The chief’s whistle sounded. Doors were closed, there were hugs, kisses, tears, nervous laughter, crazy screams. Suddenly sad silence. In that silence the voice of the Frog suddenly sounded, speaking, without anyone paying any attention to it:

“See, where is the town?” Where is the bourgeois, where is the bishop? And those pesetas, gentlemen of the Provincial Council? And those cigars, Mr. Mayor?

And enthusiastic about his own harangue, the Rana, when starting the train, had a generous inspiration.
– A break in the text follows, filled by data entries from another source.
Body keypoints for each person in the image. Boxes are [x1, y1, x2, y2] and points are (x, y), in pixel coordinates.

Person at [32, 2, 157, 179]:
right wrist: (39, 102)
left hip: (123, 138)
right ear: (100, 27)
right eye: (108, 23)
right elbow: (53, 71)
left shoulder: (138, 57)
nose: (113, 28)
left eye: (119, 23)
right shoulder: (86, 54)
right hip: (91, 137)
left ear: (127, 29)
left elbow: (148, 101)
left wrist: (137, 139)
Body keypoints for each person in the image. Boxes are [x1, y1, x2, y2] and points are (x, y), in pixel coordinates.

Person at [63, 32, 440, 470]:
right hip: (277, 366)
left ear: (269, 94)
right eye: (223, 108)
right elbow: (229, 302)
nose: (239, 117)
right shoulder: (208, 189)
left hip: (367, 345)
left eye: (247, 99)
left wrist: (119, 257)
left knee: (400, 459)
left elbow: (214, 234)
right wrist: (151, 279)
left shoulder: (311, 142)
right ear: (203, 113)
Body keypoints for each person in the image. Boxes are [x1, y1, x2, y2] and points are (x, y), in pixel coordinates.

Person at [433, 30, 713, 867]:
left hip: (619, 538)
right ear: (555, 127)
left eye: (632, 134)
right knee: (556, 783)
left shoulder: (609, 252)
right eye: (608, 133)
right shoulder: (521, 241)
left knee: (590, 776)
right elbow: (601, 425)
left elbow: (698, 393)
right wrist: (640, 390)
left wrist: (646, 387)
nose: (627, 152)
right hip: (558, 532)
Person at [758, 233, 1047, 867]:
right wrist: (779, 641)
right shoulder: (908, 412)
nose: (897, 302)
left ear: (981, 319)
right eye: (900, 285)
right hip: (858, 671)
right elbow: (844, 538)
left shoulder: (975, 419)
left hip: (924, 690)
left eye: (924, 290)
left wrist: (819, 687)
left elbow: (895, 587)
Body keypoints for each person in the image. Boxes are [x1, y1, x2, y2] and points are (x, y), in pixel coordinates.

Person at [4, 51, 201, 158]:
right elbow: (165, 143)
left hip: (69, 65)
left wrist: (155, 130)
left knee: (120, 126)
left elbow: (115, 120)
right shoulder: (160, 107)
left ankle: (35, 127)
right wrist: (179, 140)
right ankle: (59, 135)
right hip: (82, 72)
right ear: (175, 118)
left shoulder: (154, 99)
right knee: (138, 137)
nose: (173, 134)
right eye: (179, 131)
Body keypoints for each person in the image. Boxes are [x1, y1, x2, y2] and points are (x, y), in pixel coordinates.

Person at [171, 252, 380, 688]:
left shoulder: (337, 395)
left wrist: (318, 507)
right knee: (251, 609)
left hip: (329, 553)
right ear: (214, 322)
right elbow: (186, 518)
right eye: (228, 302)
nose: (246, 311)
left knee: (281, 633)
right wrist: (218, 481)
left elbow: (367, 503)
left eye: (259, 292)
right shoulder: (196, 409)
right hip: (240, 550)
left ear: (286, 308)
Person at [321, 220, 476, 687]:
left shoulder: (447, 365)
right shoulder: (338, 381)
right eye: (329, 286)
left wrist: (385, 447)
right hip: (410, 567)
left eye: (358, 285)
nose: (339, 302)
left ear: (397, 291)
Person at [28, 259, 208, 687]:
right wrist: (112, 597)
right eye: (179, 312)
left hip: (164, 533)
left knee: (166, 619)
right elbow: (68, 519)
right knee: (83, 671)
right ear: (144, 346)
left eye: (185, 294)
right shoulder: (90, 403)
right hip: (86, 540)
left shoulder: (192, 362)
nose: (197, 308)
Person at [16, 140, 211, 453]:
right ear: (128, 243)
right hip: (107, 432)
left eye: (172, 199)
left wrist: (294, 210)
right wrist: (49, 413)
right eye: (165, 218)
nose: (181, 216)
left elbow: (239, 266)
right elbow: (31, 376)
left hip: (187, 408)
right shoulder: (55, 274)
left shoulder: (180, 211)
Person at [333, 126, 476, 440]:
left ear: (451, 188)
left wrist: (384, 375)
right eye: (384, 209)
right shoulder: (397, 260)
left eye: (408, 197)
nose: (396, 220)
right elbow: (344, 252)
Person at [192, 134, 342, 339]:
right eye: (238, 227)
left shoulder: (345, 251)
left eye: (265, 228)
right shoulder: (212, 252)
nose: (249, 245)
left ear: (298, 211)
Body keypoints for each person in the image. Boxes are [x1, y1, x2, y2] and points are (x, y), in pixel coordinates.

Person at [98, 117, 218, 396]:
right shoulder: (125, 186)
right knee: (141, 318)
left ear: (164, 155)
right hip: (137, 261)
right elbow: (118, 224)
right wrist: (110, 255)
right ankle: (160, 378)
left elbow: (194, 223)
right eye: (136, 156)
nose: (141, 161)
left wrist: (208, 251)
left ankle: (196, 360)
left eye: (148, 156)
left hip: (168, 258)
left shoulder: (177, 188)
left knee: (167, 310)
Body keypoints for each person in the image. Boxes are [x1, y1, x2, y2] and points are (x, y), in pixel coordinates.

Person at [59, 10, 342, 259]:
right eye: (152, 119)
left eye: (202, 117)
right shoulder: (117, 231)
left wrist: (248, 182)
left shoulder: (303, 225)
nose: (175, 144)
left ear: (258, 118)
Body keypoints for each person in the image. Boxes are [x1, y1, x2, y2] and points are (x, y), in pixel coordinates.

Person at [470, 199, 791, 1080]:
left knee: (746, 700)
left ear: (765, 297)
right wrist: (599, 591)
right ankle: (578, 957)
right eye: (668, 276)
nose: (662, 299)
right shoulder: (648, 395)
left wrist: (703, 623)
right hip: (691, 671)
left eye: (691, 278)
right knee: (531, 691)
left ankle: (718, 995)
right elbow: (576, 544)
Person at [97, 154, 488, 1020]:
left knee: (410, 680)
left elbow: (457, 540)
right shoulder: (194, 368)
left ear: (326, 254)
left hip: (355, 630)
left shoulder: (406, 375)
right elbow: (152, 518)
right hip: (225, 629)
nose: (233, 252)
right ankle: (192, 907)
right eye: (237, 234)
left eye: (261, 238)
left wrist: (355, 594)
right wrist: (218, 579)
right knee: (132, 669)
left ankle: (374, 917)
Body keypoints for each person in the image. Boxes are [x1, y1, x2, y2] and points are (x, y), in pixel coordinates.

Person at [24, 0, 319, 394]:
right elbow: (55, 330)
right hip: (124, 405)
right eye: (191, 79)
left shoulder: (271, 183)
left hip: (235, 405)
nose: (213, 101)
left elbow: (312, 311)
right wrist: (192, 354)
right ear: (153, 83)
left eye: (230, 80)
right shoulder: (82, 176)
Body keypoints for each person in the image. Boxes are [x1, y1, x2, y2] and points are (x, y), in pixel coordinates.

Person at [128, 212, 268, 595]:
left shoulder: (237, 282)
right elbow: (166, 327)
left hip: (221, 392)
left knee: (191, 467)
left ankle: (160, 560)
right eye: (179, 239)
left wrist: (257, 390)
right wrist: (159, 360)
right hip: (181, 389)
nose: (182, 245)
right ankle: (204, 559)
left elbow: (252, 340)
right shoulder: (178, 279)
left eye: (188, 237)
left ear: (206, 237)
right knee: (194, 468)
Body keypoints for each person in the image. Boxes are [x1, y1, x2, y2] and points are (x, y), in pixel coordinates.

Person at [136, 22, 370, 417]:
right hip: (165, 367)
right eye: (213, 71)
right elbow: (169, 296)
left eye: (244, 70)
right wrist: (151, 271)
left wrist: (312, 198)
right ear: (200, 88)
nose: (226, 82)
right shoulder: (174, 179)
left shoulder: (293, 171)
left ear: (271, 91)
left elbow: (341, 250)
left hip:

From the inside pocket of his highway-colored frock coat, he took a pack of the cheapest ones, not yet measured, and with a gesture of sovereign arrogance, he began to throw cigarettes at the windows of cars that were already moving …

—Here, Cheese ; Take, Smallpox …, take you, Troncho … Long live Spanish Cuba!

“Long live the Frog!” shouted the volunteers who were already moving away … Long live the integrity of the homeland!

-That! That! “Shouted our man,” long live the ingratitude of the country! I case in such of the Tal … and blasphemed horribly, until a guard put her hand on his shoulder, saying:

“Hush, Frog, if you don’t want to sleep on Tuesday where you sleep on Sunday …

The Frog stared at the guard with great contempt and, without blaspheming, exclaimed:

“Hey, you, tell the bishop … that he’s a … fugitive … and long live Spanish Cuba!”